| The parent comment says > control a mechanism and reliably react on a deadline of a few ms I actually did measure this with an oscilloscope on embedded Linux (not a raspberry pi). A PPS signal was fed into Linux, and in response to the interrupt Linux sent a tune command to a radio. Tuning the radio itself had some unknown latency. End-to-end, including the unknown latency of tuning the radio, I never observed a latency that would even round to 1 ms. That's unpatched and untuned Linux, no PREEMPT_RT. I didn't dig any further because it met our definition of "reliable" and was well, well within our timing budget. I'll be the first to admit it wasn't some kind of rigorous test, just a casual characterization. I would not suggest anyone use Linux for a pacemaker, airplane flight controller, etc. This is making me itch to buy an oscilloscope and run some more thorough tests.
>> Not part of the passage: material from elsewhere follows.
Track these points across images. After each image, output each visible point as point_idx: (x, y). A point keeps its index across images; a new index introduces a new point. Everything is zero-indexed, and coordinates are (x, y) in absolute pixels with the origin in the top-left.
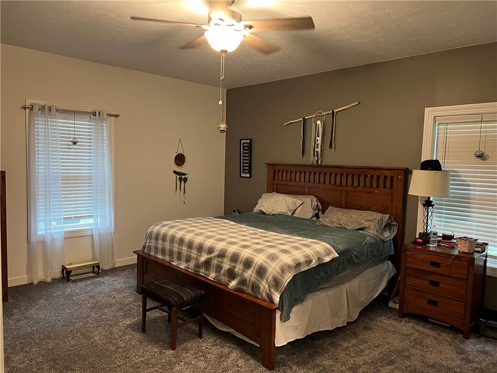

I'd like to see how PREEMPT_RT, loading, etc changes things. |
What is acceptable does of course depend upon the requirements of your application, and for many applications Linux is perfectly acceptable. However, for stricter requirements Linux can be a completely inappropriate choice, as can A-profile cores. They are not designed or intended for this type of use.
Profiling this stuff is a really interesting challenge, particularly statistical analysis of all of the collected data to compare different systems or scenarios. I've seen some really interesting behaviours on Linux when it comes to the worst-case timings, and they can occasionally be shockingly bad.